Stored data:
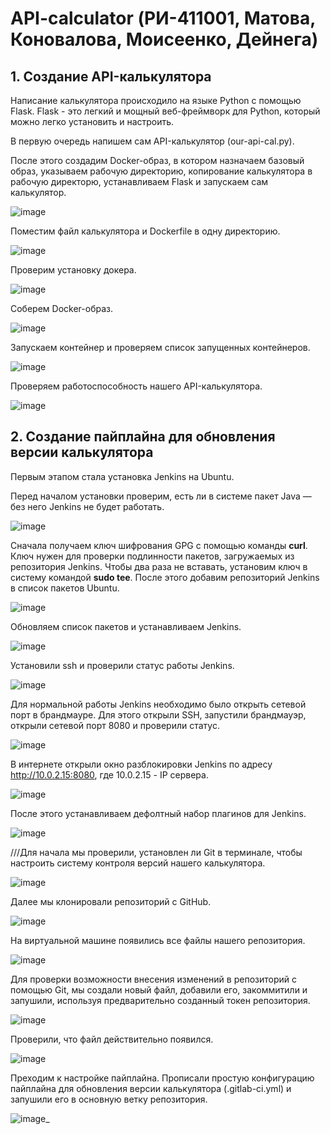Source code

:# API-calculator (РИ-411001, Матова, Коновалова, Моисеенко, Дейнега)
## 1. Создание API-калькулятора
Написание калькулятора происходило на языке Python с помощью Flask. Flask - это легкий и мощный веб-фреймворк для Python, который можно легко установить и настроить.

В первую очередь напишем сам API-калькулятор (our-api-cal.py).

После этого создадим Docker-образ, в котором назначаем базовый образ, указываем рабочую директорию, копирование калькулятора в рабочую директорю, устанавливаем Flask и запускаем сам калькулятор.

![image](https://github.com/user-attachments/assets/25ef447f-f347-4c94-9431-730eef5936f5)


Поместим файл калькулятора и Dockerfile в одну директорию.

![image](https://github.com/user-attachments/assets/d912c398-0877-4d13-ab90-f58c85689f56)

Проверим установку докера.

![image](https://github.com/user-attachments/assets/35beb161-0232-401c-8bd9-775769a77995)

Соберем Docker-образ.

![image](https://github.com/user-attachments/assets/2e0ba375-54e3-4d9e-a320-4225f7b47c28)

Запускаем контейнер и проверяем список запущенных контейнеров. 

![image](https://github.com/user-attachments/assets/e46b9c95-b62a-4a1b-bbcf-b7486726888f)

Проверяем работоспособность нашего API-калькулятора.

![image](https://github.com/user-attachments/assets/b089cb8a-9ed2-469e-87e8-bc613c520399)

## 2. Создание пайплайна для обновления версии калькулятора

Первым этапом стала установка Jenkins на Ubuntu.

Перед началом установки проверим, есть ли в системе пакет Java — без него Jenkins не будет работать.

![image](https://github.com/user-attachments/assets/6b81f658-affc-43ce-a13e-f4af44a221c0)

Сначала получаем ключ шифрования GPG с помощью команды **curl**. Ключ нужен для проверки подлинности пакетов, загружаемых из репозитория Jenkins. Чтобы два раза не вставать, установим ключ в систему командой **sudo tee**.
После этого добавим репозиторий Jenkins в список пакетов Ubuntu.

![image](https://github.com/user-attachments/assets/5f50ef5e-e504-4e94-8dfe-4027ac3c3fef)

Обновляем список пакетов и устанавливаем Jenkins. 

![image](https://github.com/user-attachments/assets/2f25235b-1579-4bb4-b052-16a7a6899c98)

Установили ssh и проверили статус работы Jenkins.

![image](https://github.com/user-attachments/assets/13a0cedf-7eaa-4684-afe7-04caf86710b2)

Для нормальной работы Jenkins необходимо было открыть сетевой порт в брандмауре. Для этого открыли SSH, запустили брандмауэр, открыли сетевой порт 8080 и проверили статус.

![image](https://github.com/user-attachments/assets/a6c16476-8d6e-4322-9731-7c948330a4dd)

В интернете открыли окно разблокировки Jenkins по адресу http://10.0.2.15:8080, где 10.0.2.15 - IP сервера.

![image](https://github.com/user-attachments/assets/1db1de4c-1531-4251-a637-42df112c421c)

После этого устанавливаем дефолтный набор плагинов для Jenkins.

![image](https://github.com/user-attachments/assets/f81c2eec-3088-4925-b41e-8267073f56bd)


///Для начала мы проверили, установлен ли Git в терминале, чтобы настроить систему контроля версий нашего калькулятора.

![image](https://github.com/user-attachments/assets/e31c97b4-3641-4484-bbf8-f8b888e5f5eb)

Далее мы клонировали репозиторий с GitHub.

![image](https://github.com/user-attachments/assets/dfad34ab-8fff-4d34-a6f3-ae0c7c3dd3b2)

На виртуальной машине появились все файлы нашего репозитория.

![image](https://github.com/user-attachments/assets/ea1ba96a-7502-4e4b-869b-71f73fcef6d4)

Для проверки возможности внесения изменений в репозиторий с помощью Git, мы создали новый файл, добавили его, закоммитили и запушили, используя предварительно созданный токен репозитория.

![image](https://github.com/user-attachments/assets/34d01932-f41d-4990-a76f-994bbe207848)

Проверили, что файл действительно появился.

![image](https://github.com/user-attachments/assets/eeccca54-7a4b-40b3-985f-ccc2ad737704)

Преходим к настройке пайплайна.
Прописали простую конфигурацию пайплайна для обновления версии калькулятора (.gitlab-ci.yml) и запушили его в основную ветку репозитория.

![image](https://github.com/user-attachments/assets/a90abaca-b66a-4ff5-ad6b-c91983637b4f)_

(Exercise requirements): From the first line to the last, copy the records above exactly and leave out the pictures.

(Written answer):
Source code

:# API-calculator (РИ-411001, Матова, Коновалова, Моисеенко, Дейнега)
## 1. Создание API-калькулятора
Написание калькулятора происходило на языке Python с помощью Flask. Flask - это легкий и мощный веб-фреймворк для Python, который можно легко установить и настроить.

В первую очередь напишем сам API-калькулятор (our-api-cal.py).

После этого создадим Docker-образ, в котором назначаем базовый образ, указываем рабочую директорию, копирование калькулятора в рабочую директорю, устанавливаем Flask и запускаем сам калькулятор.

![image](https://github.com/user-attachments/assets/25ef447f-f347-4c94-9431-730eef5936f5)


Поместим файл калькулятора и Dockerfile в одну директорию.

![image](https://github.com/user-attachments/assets/d912c398-0877-4d13-ab90-f58c85689f56)

Проверим установку докера.

![image](https://github.com/user-attachments/assets/35beb161-0232-401c-8bd9-775769a77995)

Соберем Docker-образ.

![image](https://github.com/user-attachments/assets/2e0ba375-54e3-4d9e-a320-4225f7b47c28)

Запускаем контейнер и проверяем список запущенных контейнеров. 

![image](https://github.com/user-attachments/assets/e46b9c95-b62a-4a1b-bbcf-b7486726888f)

Проверяем работоспособность нашего API-калькулятора.

![image](https://github.com/user-attachments/assets/b089cb8a-9ed2-469e-87e8-bc613c520399)

## 2. Создание пайплайна для обновления версии калькулятора

Первым этапом стала установка Jenkins на Ubuntu.

Перед началом установки проверим, есть ли в системе пакет Java — без него Jenkins не будет работать.

![image](https://github.com/user-attachments/assets/6b81f658-affc-43ce-a13e-f4af44a221c0)

Сначала получаем ключ шифрования GPG с помощью команды **curl**. Ключ нужен для проверки подлинности пакетов, загружаемых из репозитория Jenkins. Чтобы два раза не вставать, установим ключ в систему командой **sudo tee**.
После этого добавим репозиторий Jenkins в список пакетов Ubuntu.

![image](https://github.com/user-attachments/assets/5f50ef5e-e504-4e94-8dfe-4027ac3c3fef)

Обновляем список пакетов и устанавливаем Jenkins. 

![image](https://github.com/user-attachments/assets/2f25235b-1579-4bb4-b052-16a7a6899c98)

Установили ssh и проверили статус работы Jenkins.

![image](https://github.com/user-attachments/assets/13a0cedf-7eaa-4684-afe7-04caf86710b2)

Для нормальной работы Jenkins необходимо было открыть сетевой порт в брандмауре. Для этого открыли SSH, запустили брандмауэр, открыли сетевой порт 8080 и проверили статус.

![image](https://github.com/user-attachments/assets/a6c16476-8d6e-4322-9731-7c948330a4dd)

В интернете открыли окно разблокировки Jenkins по адресу http://10.0.2.15:8080, где 10.0.2.15 - IP сервера.

![image](https://github.com/user-attachments/assets/1db1de4c-1531-4251-a637-42df112c421c)

После этого устанавливаем дефолтный набор плагинов для Jenkins.

![image](https://github.com/user-attachments/assets/f81c2eec-3088-4925-b41e-8267073f56bd)


///Для начала мы проверили, установлен ли Git в терминале, чтобы настроить систему контроля версий нашего калькулятора.

![image](https://github.com/user-attachments/assets/e31c97b4-3641-4484-bbf8-f8b888e5f5eb)

Далее мы клонировали репозиторий с GitHub.

![image](https://github.com/user-attachments/assets/dfad34ab-8fff-4d34-a6f3-ae0c7c3dd3b2)

На виртуальной машине появились все файлы нашего репозитория.

![image](https://github.com/user-attachments/assets/ea1ba96a-7502-4e4b-869b-71f73fcef6d4)

Для проверки возможности внесения изменений в репозиторий с помощью Git, мы создали новый файл, добавили его, закоммитили и запушили, используя предварительно созданный токен репозитория.

![image](https://github.com/user-attachments/assets/34d01932-f41d-4990-a76f-994bbe207848)

Проверили, что файл действительно появился.

![image](https://github.com/user-attachments/assets/eeccca54-7a4b-40b3-985f-ccc2ad737704)

Преходим к настройке пайплайна.
Прописали простую конфигурацию пайплайна для обновления версии калькулятора (.gitlab-ci.yml) и запушили его в основную ветку репозитория.

![image](https://github.com/user-attachments/assets/a90abaca-b66a-4ff5-ad6b-c91983637b4f)_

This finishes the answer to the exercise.